Post by Oscar Wildecat » Thu Apr 23, 2015 10:19 am

brythain wrote:
Oscar Wildecat wrote:
My last review, it was about this story… a boy who likes to build complex dioramas in his desk, and the girl who is sometimes his accomplice and sometimes just watches in amazement. His name was Kenji… No, it wasn’t. No, I didn’t. That was a long time ago.
The amazing thing about that series, from my KS headcanon perspective, is that Rumi looks and acts sort of like what I would think Hisao and Rika's daughter would act like, while Seki looks and acts sort of like what I would think Hisao and Rika's son would act like. :)
Ha! In the 3-3 class yearbook picture, I'd swap Ritsu and Taro for Rumi and Seki. However, you have a point... except that in the AtD-verse, it wouldn't be Hisao and Rika, right? :)
Correct!

Work to do
Decide whether each statement agrees with the forum post, answering yes or no and quoting the words that settle it: (a) the boy in the story builds complex dioramas in his desk; (b) Rumi is compared to what Hisao and Rika's son would act like; (c) the yearbook picture mentioned belongs to class 3-3. Answer from the forum post alone.

Data provided
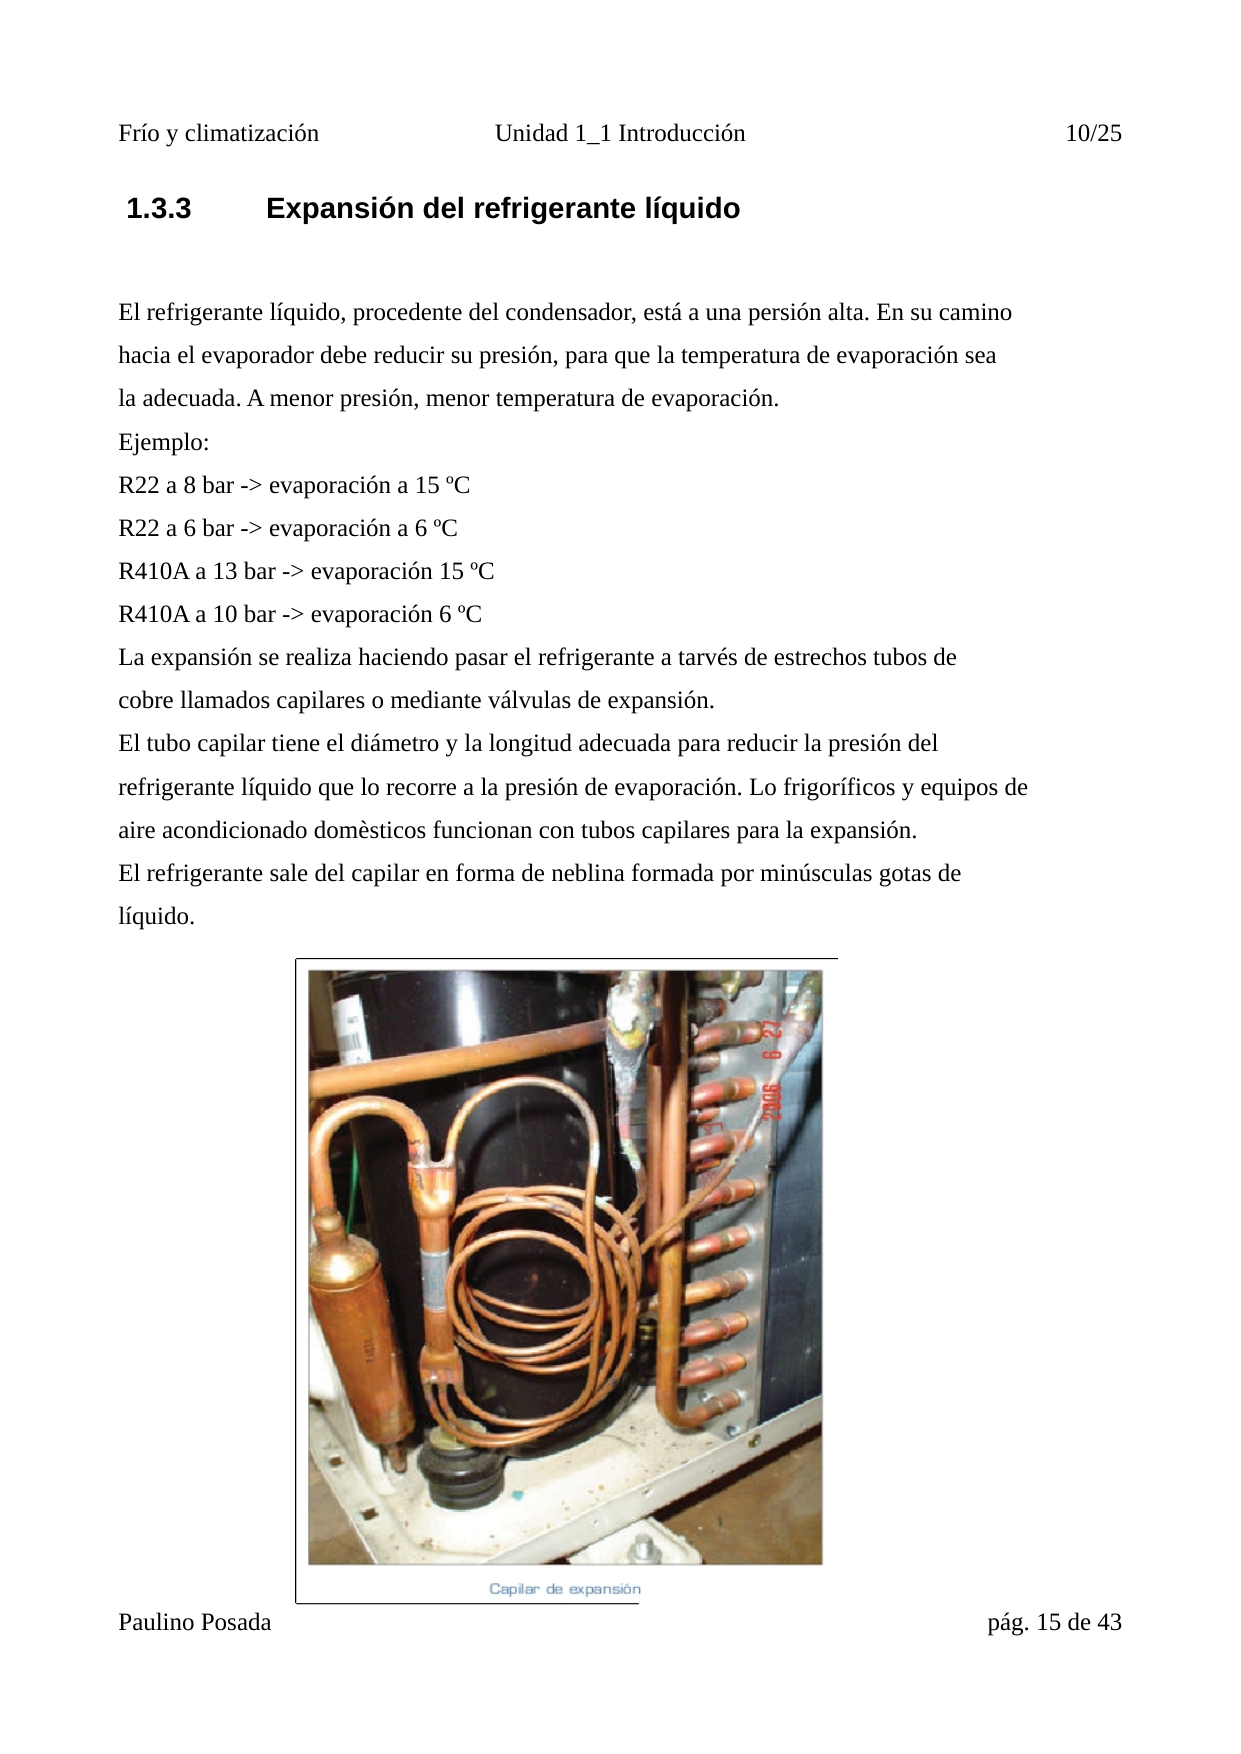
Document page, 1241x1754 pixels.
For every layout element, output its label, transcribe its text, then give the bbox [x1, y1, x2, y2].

Task solution
(a) Yes: "a boy who likes to build complex dioramas in his desk"
(b) No: "Rumi looks and acts sort of like what I would think Hisao and Rika's daughter would act like"
(c) Yes: "In the 3-3 class yearbook picture, I'd swap Ritsu and Taro for Rumi and Seki."